I feared AI would lead to this, so hopefully I’m jumping to conclusions. DDG, searxng, kagi, and most other alternative search engines rely on this API.
Duckduckgo uses Bing for links.
from : https://duckduckgo.com/duckduckgo-help-pages/results/sources/
Good to know. I thought they used aggregated google too.
Not an ad, but Kagi is worth it. I’m ok with paying for search tho.
Stop shilling for this scam of a service
The free alternatives are better
Why do you say it’s a scam? I have not found a better alternative that produces decent search results. It’s not incentivized to send you to any particular websites, and I can personalize the results how I like.
If you wanna pay for inferior services, go crazy.
I’ll pass, but thanks for the reminder.
I’ve been using it for a while and agree. At least I know how they’re making money off of me.
Still seeing new Reddit posts on Kagi. Lets hope it stays this way.
Kagi pays Google for search results to supplement its index so it will keep reddit results as long as Google lets them
I will pay for a server and then host SearX-NG rather than paying for a Good Service. Yep, I am wierd.
I actually have an instance of searxng as well. I use it with my local chatGPT.
Yes an ad, and a free one at that.
I’m still getting full reddit results on DDG.
Old indexed results are fine. But anything from last week is not showing up
To be fair, Reddit is no longer that good of a source for answers in the later years.
Quality drop in comments is insane. Sometimes it looks like Quora.
Am I bbbrrrregnant?
If we consider all possible outcomes on a galaxy scale, then No.
Also my collection of hobbies seems to match up well with the people who nuked their post history after the API-ocalypse. Even when I get good search results I click through and… so many deleted comments…
It irritates me that so many forums and media sites allow you to edit your posts at will. There’s one site I go to that I like very much - it has a 5 minute edit window, and after that, your post can no longer be edited. You can’t change what you said, pretend you never said things, etc, once you say something it remains. It would be nice if more sites were like that. Or at least, if you edit/delete something, for there to be an option to check the history to see what it used to be, so if you try to delete some comment you made people can still check it. Whether it’s informational, or it’s because you’re trying to hide something you said that you realize was actually super shitty and people are getting angry at you for it, I prefer things to stick.
I was looking for Bluetooth speakers recommendations and it’s the first time I really noticed “generic bot replies” like “I’ve got this great product to recommend, not only is it good but it offers great sound quality as well! The product is [link to Amazon page]”
Gotta start searching using “before:” to get quality results…
I’m seeing bots promoted and sold to generate those kinds of replies, RIP internet, looking forward to SSN/DNA+background check review verification (I kid but I half dream of that privacy nightmare partially plugging the review fraud hole).
I’m with you on embracing the privacy nightmare to kill off cheaters in games. Tie an account to a real identity and that problem will quickly reduce.
thats fucked
Oh good, I can’t view most reddit threads without an account anymore, so it’ll be nice to see those results go away.
I wasn’t aware of this, when did it start?
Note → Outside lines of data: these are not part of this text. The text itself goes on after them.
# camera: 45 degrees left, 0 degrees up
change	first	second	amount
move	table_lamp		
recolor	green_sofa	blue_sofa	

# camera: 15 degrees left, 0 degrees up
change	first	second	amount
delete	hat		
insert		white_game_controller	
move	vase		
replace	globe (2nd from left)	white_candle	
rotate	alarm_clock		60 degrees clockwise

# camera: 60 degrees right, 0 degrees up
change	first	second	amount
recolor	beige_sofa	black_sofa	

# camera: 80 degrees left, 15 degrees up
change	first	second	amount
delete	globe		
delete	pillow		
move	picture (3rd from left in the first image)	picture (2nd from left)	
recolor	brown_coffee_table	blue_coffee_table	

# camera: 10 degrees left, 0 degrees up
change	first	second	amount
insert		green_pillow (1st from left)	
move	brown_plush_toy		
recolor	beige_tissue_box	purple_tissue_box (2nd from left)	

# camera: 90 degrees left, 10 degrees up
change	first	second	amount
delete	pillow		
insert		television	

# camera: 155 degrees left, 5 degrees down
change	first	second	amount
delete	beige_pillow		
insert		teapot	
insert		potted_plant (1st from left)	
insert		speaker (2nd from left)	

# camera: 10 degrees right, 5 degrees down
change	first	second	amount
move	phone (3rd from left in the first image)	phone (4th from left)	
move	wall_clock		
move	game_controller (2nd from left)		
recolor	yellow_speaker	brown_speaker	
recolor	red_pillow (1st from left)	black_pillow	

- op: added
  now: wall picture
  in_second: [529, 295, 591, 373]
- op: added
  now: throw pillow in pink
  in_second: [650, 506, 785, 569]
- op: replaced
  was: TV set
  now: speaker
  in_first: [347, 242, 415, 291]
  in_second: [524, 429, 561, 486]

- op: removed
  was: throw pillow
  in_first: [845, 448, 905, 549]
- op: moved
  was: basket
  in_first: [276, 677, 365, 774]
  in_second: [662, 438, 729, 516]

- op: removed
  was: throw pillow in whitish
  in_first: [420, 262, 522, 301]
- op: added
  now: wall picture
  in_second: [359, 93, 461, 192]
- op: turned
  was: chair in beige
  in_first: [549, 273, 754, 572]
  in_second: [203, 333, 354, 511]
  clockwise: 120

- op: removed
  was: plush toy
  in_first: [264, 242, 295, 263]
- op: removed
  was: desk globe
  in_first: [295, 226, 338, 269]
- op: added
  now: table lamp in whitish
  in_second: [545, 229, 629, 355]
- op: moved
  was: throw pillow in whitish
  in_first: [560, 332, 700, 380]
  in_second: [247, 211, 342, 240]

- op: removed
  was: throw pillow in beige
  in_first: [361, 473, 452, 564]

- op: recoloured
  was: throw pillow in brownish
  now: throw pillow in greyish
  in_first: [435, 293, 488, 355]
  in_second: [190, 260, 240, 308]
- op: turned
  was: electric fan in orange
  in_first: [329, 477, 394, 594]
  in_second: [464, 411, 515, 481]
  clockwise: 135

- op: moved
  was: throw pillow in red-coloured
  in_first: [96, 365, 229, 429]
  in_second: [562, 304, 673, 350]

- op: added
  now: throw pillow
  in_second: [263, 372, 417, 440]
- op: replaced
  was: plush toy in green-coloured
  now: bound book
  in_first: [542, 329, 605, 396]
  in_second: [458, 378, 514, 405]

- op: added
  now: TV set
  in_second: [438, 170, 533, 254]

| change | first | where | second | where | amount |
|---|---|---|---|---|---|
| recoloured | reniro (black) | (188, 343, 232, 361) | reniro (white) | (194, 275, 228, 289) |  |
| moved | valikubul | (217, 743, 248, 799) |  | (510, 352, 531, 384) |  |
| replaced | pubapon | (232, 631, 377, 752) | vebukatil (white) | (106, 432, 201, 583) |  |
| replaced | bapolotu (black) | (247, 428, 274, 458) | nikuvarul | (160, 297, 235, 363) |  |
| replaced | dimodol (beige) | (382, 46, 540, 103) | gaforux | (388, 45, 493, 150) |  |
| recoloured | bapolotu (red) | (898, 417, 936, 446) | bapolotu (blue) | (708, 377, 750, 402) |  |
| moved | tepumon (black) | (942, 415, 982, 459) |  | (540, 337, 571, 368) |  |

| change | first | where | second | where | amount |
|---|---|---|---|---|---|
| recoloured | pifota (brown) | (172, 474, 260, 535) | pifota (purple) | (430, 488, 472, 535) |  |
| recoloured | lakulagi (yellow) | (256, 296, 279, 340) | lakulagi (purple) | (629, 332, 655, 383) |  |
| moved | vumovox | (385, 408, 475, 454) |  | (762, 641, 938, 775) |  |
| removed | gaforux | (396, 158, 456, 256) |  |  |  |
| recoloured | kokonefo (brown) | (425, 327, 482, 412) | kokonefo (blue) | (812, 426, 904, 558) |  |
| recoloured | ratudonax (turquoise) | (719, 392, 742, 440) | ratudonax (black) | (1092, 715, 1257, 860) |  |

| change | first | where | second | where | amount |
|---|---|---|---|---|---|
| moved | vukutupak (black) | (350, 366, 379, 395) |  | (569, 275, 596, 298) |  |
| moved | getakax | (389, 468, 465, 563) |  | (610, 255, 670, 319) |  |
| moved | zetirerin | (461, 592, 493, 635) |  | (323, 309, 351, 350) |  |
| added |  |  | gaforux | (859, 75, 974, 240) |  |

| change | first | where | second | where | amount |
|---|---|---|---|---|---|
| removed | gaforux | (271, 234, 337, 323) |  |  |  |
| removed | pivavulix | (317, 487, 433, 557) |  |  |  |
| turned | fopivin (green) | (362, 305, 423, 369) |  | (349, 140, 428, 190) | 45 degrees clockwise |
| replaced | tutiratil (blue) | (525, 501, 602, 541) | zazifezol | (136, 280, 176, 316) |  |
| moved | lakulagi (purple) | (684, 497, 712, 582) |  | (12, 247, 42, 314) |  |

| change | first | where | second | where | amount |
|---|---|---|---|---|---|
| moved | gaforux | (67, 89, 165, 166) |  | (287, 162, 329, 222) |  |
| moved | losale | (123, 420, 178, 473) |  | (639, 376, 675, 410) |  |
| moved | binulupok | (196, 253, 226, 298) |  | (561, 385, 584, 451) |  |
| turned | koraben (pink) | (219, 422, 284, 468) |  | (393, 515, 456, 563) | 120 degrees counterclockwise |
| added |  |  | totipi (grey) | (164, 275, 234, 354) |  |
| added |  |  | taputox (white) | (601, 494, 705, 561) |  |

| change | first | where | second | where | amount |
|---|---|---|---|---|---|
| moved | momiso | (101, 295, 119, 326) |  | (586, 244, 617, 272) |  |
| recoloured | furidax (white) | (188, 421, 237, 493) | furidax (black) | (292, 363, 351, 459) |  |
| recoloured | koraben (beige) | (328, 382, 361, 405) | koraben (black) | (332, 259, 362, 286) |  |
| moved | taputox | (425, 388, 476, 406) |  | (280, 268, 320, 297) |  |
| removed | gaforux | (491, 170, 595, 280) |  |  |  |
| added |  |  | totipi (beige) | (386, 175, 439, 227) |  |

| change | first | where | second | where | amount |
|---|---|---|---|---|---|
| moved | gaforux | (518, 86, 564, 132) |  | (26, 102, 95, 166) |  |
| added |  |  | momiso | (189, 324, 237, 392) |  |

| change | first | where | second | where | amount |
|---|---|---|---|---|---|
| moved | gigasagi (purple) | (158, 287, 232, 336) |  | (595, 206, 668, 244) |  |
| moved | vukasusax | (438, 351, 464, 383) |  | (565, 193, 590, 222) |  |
So far, it has never happened to me not to be able to view reddit threads
Weird, most of the results I get from Google’s search are from Quora (and they fucking suck). Google as a search engine has been going downhill for a while now. Reddit has becomes an increasingly spammy shithole full of corporate and political astroturfing too.
whoever is left there deserves whatever happens. they really showed what they thought of the users over the years. culminating in app/api control.
…and Pepperidge Farm definitely remembers saydra.